Maria van Utrecht (c.1551, possibly in Rodenrijs – 19 March 1629, Amersfoort) was a notable figure in the Dutch Revolt and the history of the Netherlands.

==Life==
Born as the illegitimate daughter of Magdalene Jansdr van Utrecht, Maria grew up in Delft with and kept house for Jacob and Paul van Utrecht, her unmarried maternal uncle and aunt. Jacob was a powerful regent in Delft, owning forty ships and later becoming 'dijkgraaf' and 'hoogheemraad' for Delfland. He wished to make Maria his sole heir but first she needed to become legitimate - she was therefore adopted by Adriaan Willemsz Plas, a barge owner from Vlaardingen. Plas may also have been her biological father, since he had already drawn up a statement in 1569 stating he was her father and had it witnessed by a notary.

Jacob van Utrecht died in 1575 and the same year Maria married Johan van Oldenbarnevelt, thus transferring her inherited estate to him. They lived in her Delft house with her uncle Paul until in 1576 Johan was appointed pensionary of Rotterdam, to which they then moved. Maria and Johan had two daughters (Geertruid and Maria) and three sons (Jan, who died young, Willem and Reinier). Geertruid married Reinout van Brederode and Maria married Cornelis van der Mijle.

WORK TASK 1:
According to the passage on Maria van Utrecht, why was she adopted by Adriaan Willemsz Plas? Answer in one to three sentences.
WORK TASK 2:
Reproduce the passage on Maria van Utrecht word for word, between "Jacob van Utrecht" and "van der Mijle.", inclusive.

SUPPLIED ENTRIES:
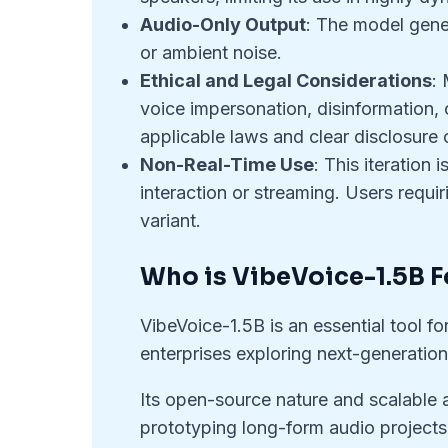
Audio-Only Output
: The model gene
or ambient noise.
Ethical and Legal Considerations
: 
voice impersonation, disinformation,
applicable laws and clear disclosure
Non-Real-Time Use
: This iteration
interaction or streaming. Users requi
variant.
Who is VibeVoice-1.5B F
VibeVoice-1.5B is an essential tool f
enterprises exploring next-generation
Its open-source nature and scalable a
prototyping long-form audio projects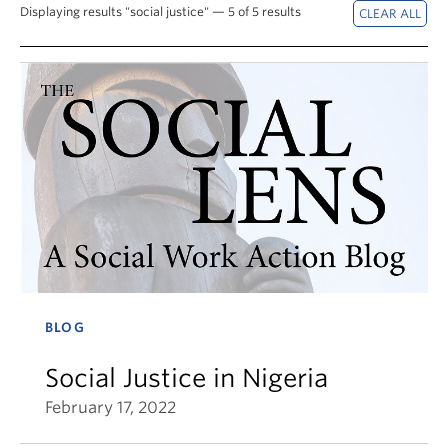
News & Events
Displaying results "social justice" — 5 of 5 results
About
BLOG
Social Justice in Nigeria
February 17, 2022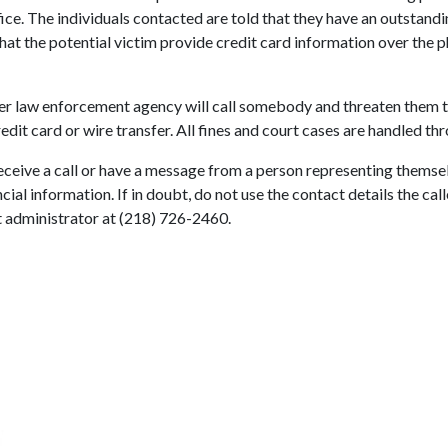
ce. The individuals contacted are told that they have an outstandin
at the potential victim provide credit card information over the ph
ther law enforcement agency will call somebody and threaten them t
it card or wire transfer. All fines and court cases are handled thr
 receive a call or have a message from a person representing thems
cial information. If in doubt, do not use the contact details the cal
rt administrator at (218) 726-2460.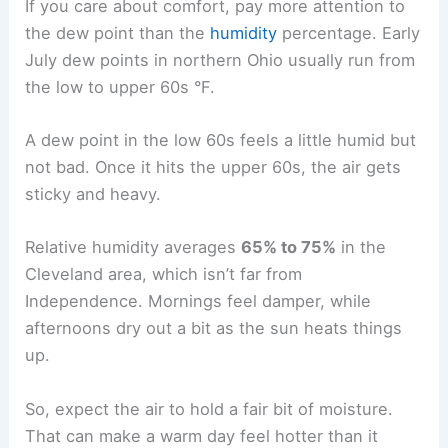
If you care about comfort, pay more attention to
the dew point than the
humidity
percentage. Early
July dew points in northern Ohio usually run from
the low to upper 60s °F.
A dew point in the low 60s feels a little humid but
not bad. Once it hits the upper 60s, the air gets
sticky and heavy.
Relative humidity averages
65% to 75%
in the
Cleveland area, which isn’t far from
Independence. Mornings feel damper, while
afternoons dry out a bit as the sun heats things
up.
So, expect the air to hold a fair bit of moisture.
That can make a warm day feel hotter than it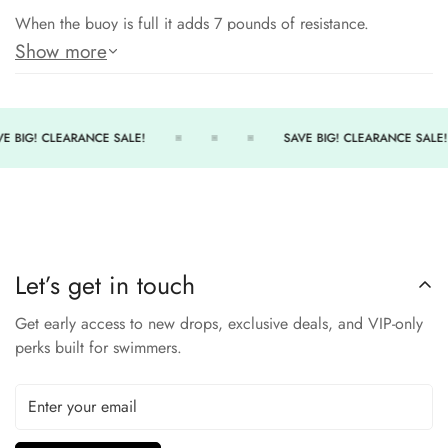
When the buoy is full it adds 7 pounds of resistance.
Show more
When it is half empty and the bottom capsule is full, it
stretches the psoas muscle.
A muscle that is overused by triathletes, runners and cyclists.
E BIG! CLEARANCE SALE!
SAVE BIG! CLEARANCE SALE!
When the buoy is empty, you’ll be fast and much higher in the
water and your tempo will be increased all which are good
for open water swimming.
Great addition to your water workout!
Let’s get in touch
Get early access to new drops, exclusive deals, and VIP-only
perks built for swimmers.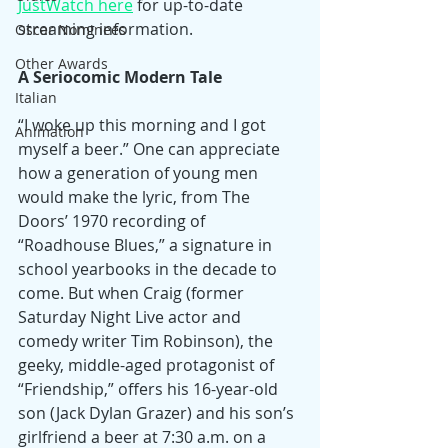
JustWatch here
 for up-to-date 
streaming information.
Oscar Nominees
Other Awards
A Seriocomic Modern Tale
Italian
“I woke up this morning and I got 
Animation
myself a beer.” One can appreciate 
how a generation of young men 
would make the lyric, from The 
Doors’ 1970 recording of 
“Roadhouse Blues,” a signature in 
school yearbooks in the decade to 
come. But when Craig (former 
Saturday Night Live actor and 
comedy writer Tim Robinson), the 
geeky, middle-aged protagonist of 
“Friendship,” offers his 16-year-old 
son (Jack Dylan Grazer) and his son’s 
girlfriend a beer at 7:30 a.m. on a 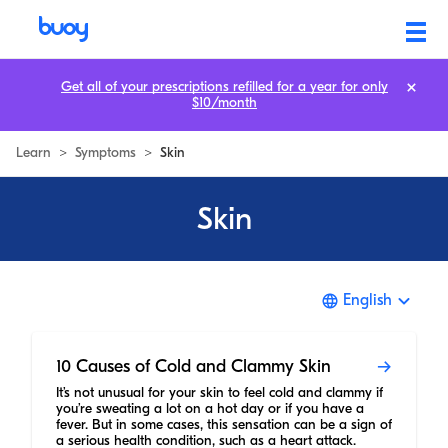
Get all of your prescriptions refilled for a year for only
$10/month
Learn
>
Symptoms
>
Skin
Skin
English
10 Causes of Cold and Clammy Skin
It’s not unusual for your skin to feel cold and clammy if
you’re sweating a lot on a hot day or if you have a
fever. But in some cases, this sensation can be a sign of
a serious health condition, such as a heart attack.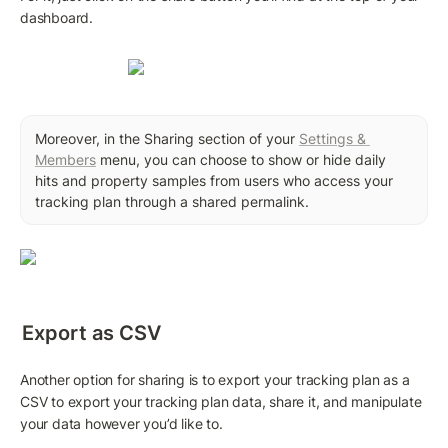
dashboard.
Moreover, in the Sharing section of your 
Settings & 
Members
 menu, you can choose to show or hide daily 
hits and property samples from users who access your 
tracking plan through a shared permalink.
Export as CSV
Another option for sharing is to export your tracking plan as a 
CSV to export your tracking plan data, share it, and manipulate 
your data however you’d like to.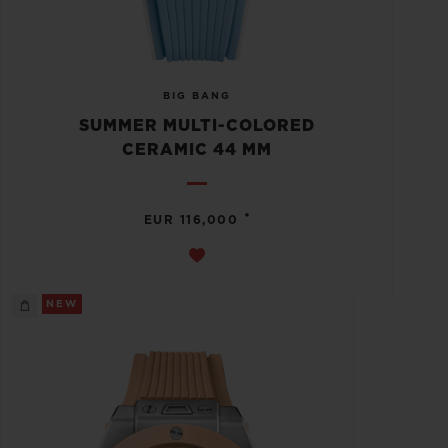
BIG BANG
SUMMER MULTI-COLORED
CERAMIC 44 MM
•
EUR 116,000
NEW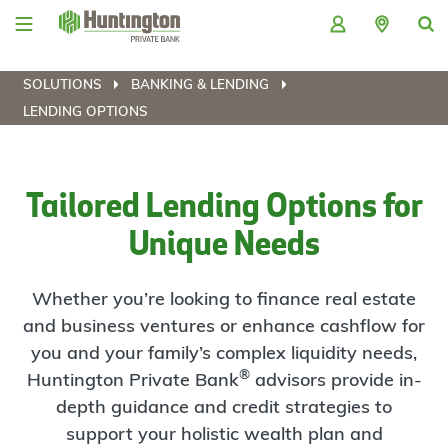
Skip
Skip
Skip
Skip
to
to
to
to
navigation
main
login
footer
content
SOLUTIONS
BANKING & LENDING
LENDING OPTIONS
Tailored Lending Options for
Unique Needs
Whether you’re looking to finance real estate
and business ventures or enhance cashflow for
you and your family’s complex liquidity needs,
®
Huntington Private Bank
advisors provide in-
depth guidance and credit strategies to
support your holistic wealth plan and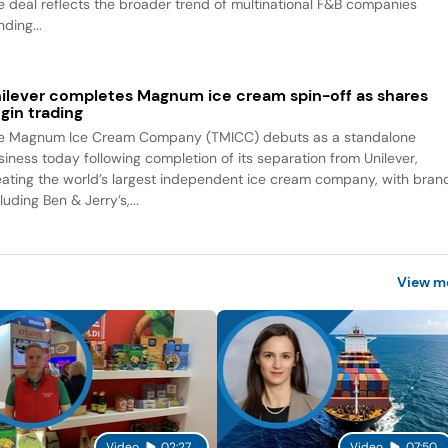
e deal reflects the broader trend of multinational F&B companies
ding...
ilever completes Magnum ice cream spin-off as shares
gin trading
e Magnum Ice Cream Company (TMICC) debuts as a standalone
siness today following completion of its separation from Unilever,
eating the world’s largest independent ice cream company, with bran
luding Ben & Jerry’s,...
View m
Video
02:27
Video
07:50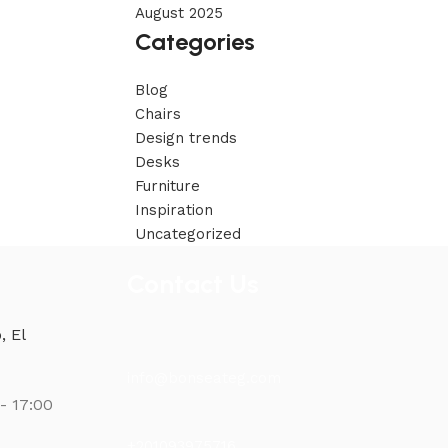
August 2025
Categories
Blog
Chairs
Design trends
Desks
Furniture
Inspiration
Uncategorized
Contact Us
, El
info@bonseateg.com
- 17:00
+201093975716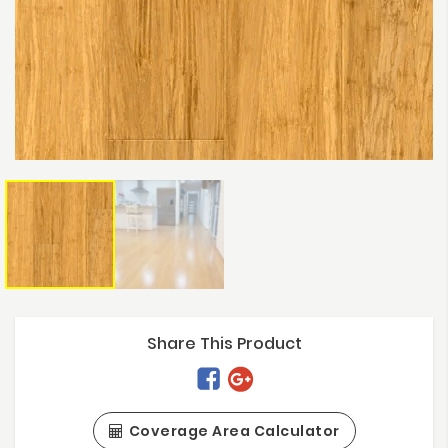
Share This Product
Coverage Area Calculator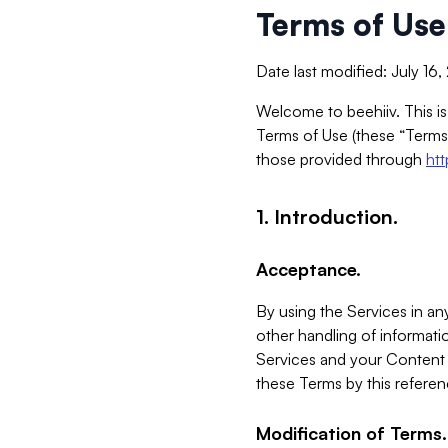
Terms of Use
Date last modified: July 16
Welcome to beehiiv. This is
Terms of Use (these “Terms”
those provided through
ht
1. Introduction.
Acceptance.
By using the Services in any
other handling of informatio
Services and your Content 
these Terms by this referen
Modification of Terms.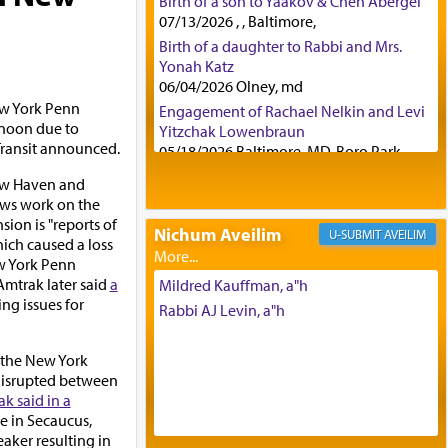
Birth of a son to Yaakov & Chen Abergel
07/13/2026 , , Baltimore,
Birth of a daughter to Rabbi and Mrs.
Yonah Katz
06/04/2026 Olney, md
New York Penn
Engagement of Rachael Nelkin and Levi
rnoon due to
Yitzchak Lowenbraun
Transit announced.
05/18/2026 Baltimore, MD, Boro Park,
Engagement of Eli Klein and Leeba
ew Haven and
Knopf
ews work on the
04/17/2026 Boca, FL, Baltimore, MD
sion is "reports of
Nichum Aveilim
AVEILIM
Engagement of Yehoshua Binyomin
hich caused a loss
Schreibman and Rivka Sarah Sall
w York Penn
04/17/2026 Baltimore, MD
Amtrak later said
a
Mildred Kauffman, a"h
ng issues for
Engagement of Shlomo Pear and
Rabbi AJ Levin, a"h
Shoshana Silverman
03/15/2026 Baltimore, MD, NE
n the New York
Philadelphia , PA
 disrupted between
Engagement of Baruch Taffel and Sara
k said in a
Leeba Caplan
re in Secaucus,
02/22/2026 Baltimore, Maryland,
eaker resulting in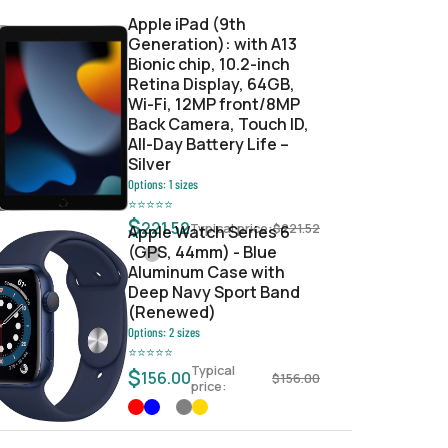
Apple iPad (9th
Generation): with A13
Bionic chip, 10.2-inch
Retina Display, 64GB,
Wi-Fi, 12MP front/8MP
Back Camera, Touch ID,
All-Day Battery Life –
Silver
Options:
1
sizes
⭐
⭐
⭐
⭐
⭐
$
221.52
Typical price:
$
221.52
Apple Watch Series 6
(GPS, 44mm) - Blue
Aluminum Case with
Deep Navy Sport Band
(Renewed)
Options:
2
sizes
⭐
⭐
⭐
⭐
⭐
Typical
$
156.00
$
156.00
price: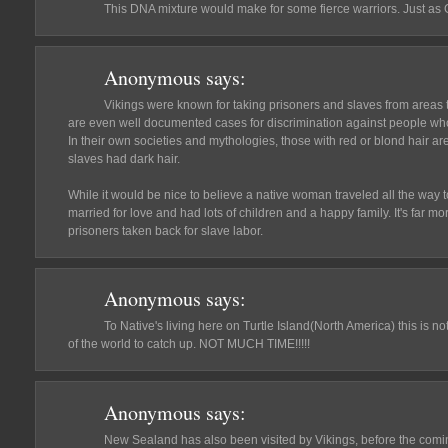
This DNA mixture would make for some fierce warriors. Just a
Anonymous
says:
Vikings were known for taking prisoners and slaves from areas
are even well documented cases for discrimination against people who 
In their own societies and mythologies, those with red or blond hair a
slaves had dark hair.
While it would be nice to believe a native woman traveled all the way 
married for love and had lots of children and a happy family. It's far m
prisoners taken back for slave labor.
Anonymous
says:
To Native's living here on Turtle Island(North America) this is no
of the world to catch up. NOT MUCH TIME!!!!!
Anonymous
says:
New Sealand has also been visited by Vikings, before the coming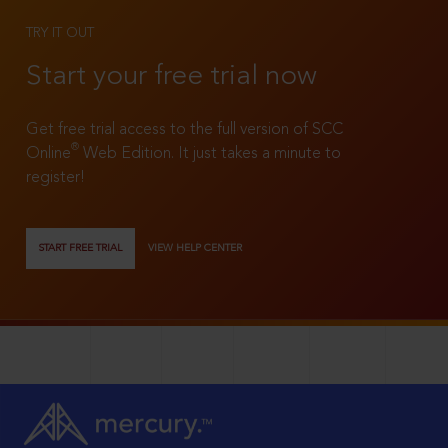
TRY IT OUT
Start your free trial now
Get free trial access to the full version of SCC
®
Online
Web Edition. It just takes a minute to
register!
START FREE TRIAL
VIEW HELP CENTER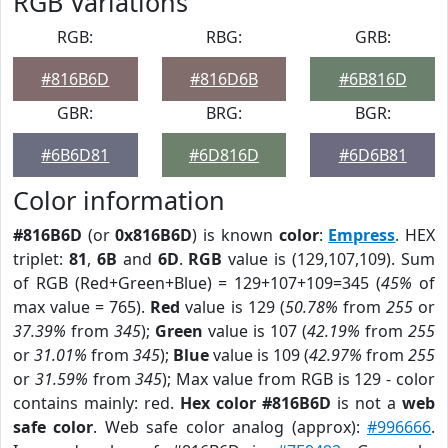
RGB Variations
RGB:
RBG:
GRB:
#816B6D
#816D6B
#6B816D
GBR:
BRG:
BGR:
#6B6D81
#6D816D
#6D6B81
Color information
#816B6D
(or
0x816B6D
) is known
color
:
Empress
. HEX
triplet:
81
,
6B
and
6D
.
RGB
value is (129,107,109). Sum
of RGB (Red+Green+Blue) = 129+107+109=345 (
45%
of
max value = 765).
Red
value is 129 (
50.78%
from
255
or
37.39%
from
345
);
Green
value is 107 (
42.19%
from
255
or
31.01%
from
345
);
Blue
value is 109 (
42.97%
from
255
or
31.59%
from
345
); Max value from RGB is 129 - color
contains mainly: red.
Hex color #816B6D
is not a
web
safe color
. Web safe color analog (approx):
#996666
.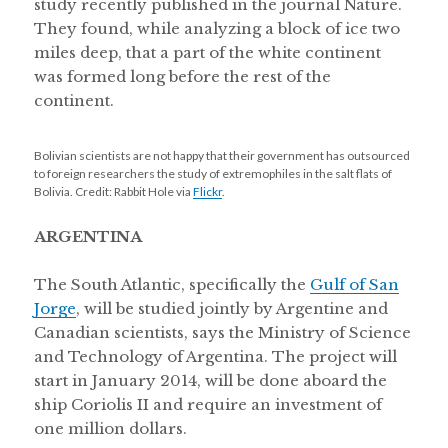
study recently published in the journal Nature.
They found, while analyzing a block of ice two
miles deep, that a part of the white continent
was formed long before the rest of the
continent.
Bolivian scientists are not happy that their government has outsourced
to foreign researchers the study of extremophiles in the salt flats of
Bolivia. Credit: Rabbit Hole via
Flickr
.
ARGENTINA
The South Atlantic, specifically the
Gulf of San
Jorge
, will be studied jointly by Argentine and
Canadian scientists, says the Ministry of Science
and Technology of Argentina. The project will
start in January 2014, will be done aboard the
ship Coriolis II and require an investment of
one million dollars.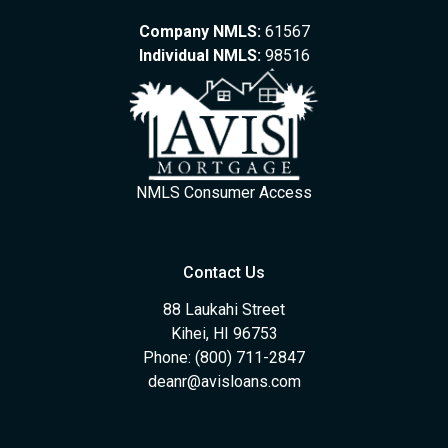
Company NMLS:
61567
Individual NMLS:
98516
NMLS Consumer Access
Contact Us
88 Laukahi Street
Kihei, HI 96753
Phone: (800) 711-2847
deanr@avisloans.com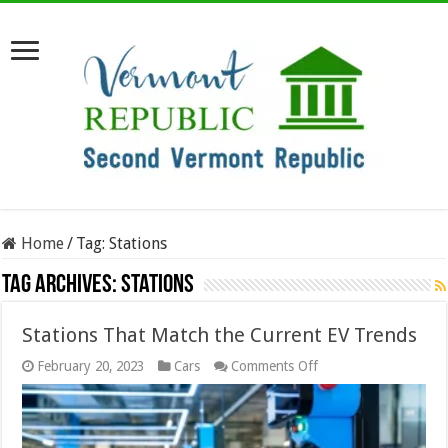
Home
/
Tag:
Stations
Tag Archives:
Stations
Stations That Match the Current EV Trends
on
February 20, 2023
Cars
Comments Off
Stations
That
Match
the
Current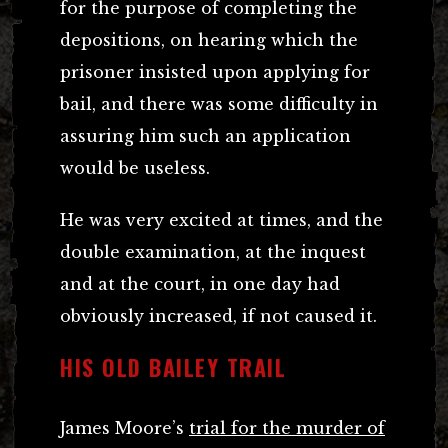
for the purpose of completing the
depositions, on hearing which the
prisoner insisted upon applying for
bail, and there was some difficulty in
assuring him such an application
would be useless.
He was very excited at times, and the
double examination, at the inquest
and at the court, in one day had
obviously increased, if not caused it.
HIS OLD BAILEY TRAIL
James Moore’s
trial for the murder of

EXERCISE SOLUTION 1:
Jacob van Utrecht wanted to make Maria his sole heir, but first she needed to become legitimate. She was therefore adopted by Plas.

EXERCISE SOLUTION 2:
Jacob van Utrecht died in 1575 and the same year Maria married Johan van Oldenbarnevelt, thus transferring her inherited estate to him. They lived in her Delft house with her uncle Paul until in 1576 Johan was appointed pensionary of Rotterdam, to which they then moved. Maria and Johan had two daughters (Geertruid and Maria) and three sons (Jan, who died young, Willem and Reinier). Geertruid married Reinout van Brederode and Maria married Cornelis van der Mijle.